I haven't seen any since then. I guess you could ask Luckys I'd even buy another lol


----------



## greg (Apr 29, 2012)

Wow! Unbelievable videos.

Great story about how you rescued two of them and brought them back to health. I've visited Lucky's a couple of times - enjoy seeing their arowanas but the dyed fish are a real turn off.

Thanks for sharing.

Greg


----------



## Ciddian (Mar 15, 2006)

That thing is amazing and freaky at the same time! What an eater! holy crow!


----------



## Jackson (Jan 30, 2009)

greg said:


> Wow! Unbelievable videos.
> 
> Great story about how you rescued two of them and brought them back to health. I've visited Lucky's a couple of times - enjoy seeing their arowanas but the dyed fish are a real turn off.
> 
> ...


Thanks Greg for the kind words  I'm happy you enjoyed them


Ciddian said:


> That thing is amazing and freaky at the same time! What an eater! holy crow!


Thanks CID

Eats like a pig looks like a turd lolol


----------



## SwimmyD (Feb 9, 2013)

*Sooooooo cute!!!!!*

Hi, this is Greg's wife. I thought I should register since I'm always looking at this site. Your puffer is just the cutest thing ever. I've never owned one, but always loved them....they always look like they have real personality. Anyways with his super strong munching jaws were you ever worried when you were hand feeding him? Or did you manage to tame him a bit? And how often do you feed him? Do you have other puffers? Thanks! 
D


----------



## Jackson (Jan 30, 2009)

SwimmyD said:


> Hi, this is Greg's wife. I thought I should register since I'm always looking at this site. Your puffer is just the cutest thing ever. I've never owned one, but always loved them....they always look like they have real personality. Anyways with his super strong munching jaws were you ever worried when you were hand feeding him? Or did you manage to tame him a bit? And how often do you feed him? Do you have other puffers? Thanks!
> D


Hi Welcome to GTAA 

Thanks I'm happy you like it 

This one wasn't hand fed. The one that was is the one I took home from the member off if here that couldn't keep it healthy. The fish didn't really move for about two weeks just sat breathing heavy. It's not as aggressive as this one in the vids. Its been through a lot so it took a lot out of it.

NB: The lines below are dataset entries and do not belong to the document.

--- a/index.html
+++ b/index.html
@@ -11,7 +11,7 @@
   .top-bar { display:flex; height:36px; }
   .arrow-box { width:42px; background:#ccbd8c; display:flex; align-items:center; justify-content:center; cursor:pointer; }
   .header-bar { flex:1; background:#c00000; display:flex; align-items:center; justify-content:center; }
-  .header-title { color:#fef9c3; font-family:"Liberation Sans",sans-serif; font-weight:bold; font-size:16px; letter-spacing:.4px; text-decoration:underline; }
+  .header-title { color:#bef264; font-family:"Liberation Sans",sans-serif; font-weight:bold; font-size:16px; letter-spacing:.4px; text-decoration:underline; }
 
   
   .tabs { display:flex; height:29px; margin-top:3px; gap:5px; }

The one I have in the vids is too aggressive for that. It destroyed my nets and goes after anything that moves. I don't want to know what it's bite feels like  I try to vacuum the sand as little as possible because it goes crazy when I do and I'd hate to stress it out. I hope I can tame it but I really doubt it lol the fact that it eats pellets is good enough for me. I like how aggressive it is. It's part of it's personality and shows spunk 

I feed it two maybe three times a day now with one pellet each time and twice a week It gets a crayfish. It's fed six out of seven days. Snails are always in there but it hardly ever touches them.

I down sized a lot over he last year or two. Too many tank had me feeling overwhelmed and I felt like I was working more than enjoying the hobby. I had a MBU which I sold at that time. I the last I've had suvatis, fahaka and congos. 
The fahaka I lost to a jäger heater malfunction and the Congo was a victim of ghost shrimp picking at it when it was resting I guess. I went away so dumped some in for it to eat came back and it had a big wound on it's side. It didn't heal and died. 
The suvatis I sold they're very boring puffers IMO.

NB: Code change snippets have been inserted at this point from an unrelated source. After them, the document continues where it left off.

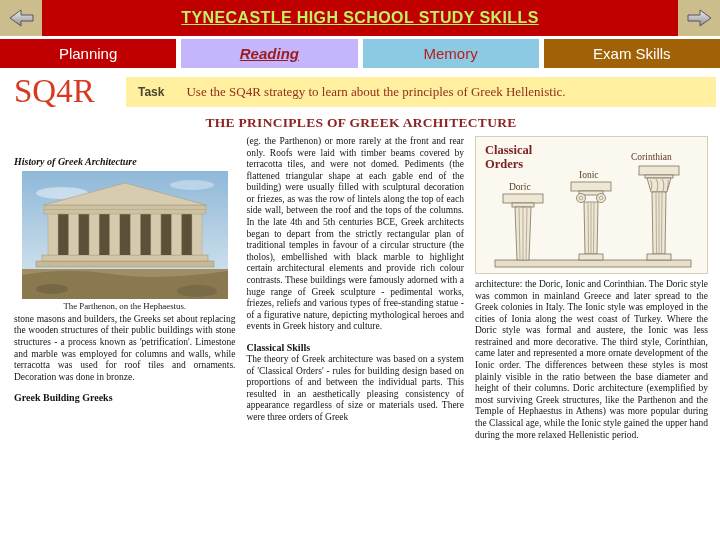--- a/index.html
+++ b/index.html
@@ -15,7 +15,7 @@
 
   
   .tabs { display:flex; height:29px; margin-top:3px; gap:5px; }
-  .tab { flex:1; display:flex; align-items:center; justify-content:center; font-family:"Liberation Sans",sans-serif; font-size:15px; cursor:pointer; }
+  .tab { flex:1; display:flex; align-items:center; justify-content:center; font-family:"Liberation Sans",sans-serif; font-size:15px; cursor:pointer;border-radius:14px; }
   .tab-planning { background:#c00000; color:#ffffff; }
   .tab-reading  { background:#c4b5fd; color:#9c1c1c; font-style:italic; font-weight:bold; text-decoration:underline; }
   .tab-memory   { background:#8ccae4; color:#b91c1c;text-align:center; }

For now I'm happy with this one it's unique and fun to watch. I guess I'd buy another puffer in the future probably a Congo you'd like those and they're not too hard to find. Check them out


----------



## SwimmyD (Feb 9, 2013)

*Thanks!*

Thanks Jackson!
Well you must have had some pretty large tanks to house an Mbu and a Fahaka! Too bad about your congo....I've heard before that ghost shrimp can go from being prey to predator. I hate the look of them actually! They look like bugs to me! 
So I googled the Congo, and you are right! They are pretty cool the way they dig into the sand and wait to ambush their prey. Maybe one day I'll get one! But right now we have so many tanks....I don't know where we could put another!
D


----------



## Jackson (Jan 30, 2009)

SwimmyD said:


> Thanks Jackson!
> Well you must have had some pretty large tanks to house an Mbu and a Fahaka! Too bad about your congo....I've heard before that ghost shrimp can go from being prey to predator. I hate the look of them actually! They look like bugs to me!
> So I googled the Congo, and you are right! They are pretty cool the way they dig into the sand and wait to ambush their prey. Maybe one day I'll get one! But right now we have so many tanks....I don't know where we could put another!
> D


Your welcome

I had the fahaka and Mbu at separate times. Both were still young/small so I was growing them out I think in a 90gal

My brother had a large fahaka who was kept in a 180gal but he switched his tanks around a sold him to a guy that used to work at big Al's North York 
This was years ago before they became cheap and common puffers which should of never happened IMO

I regret selling my Mbu


----------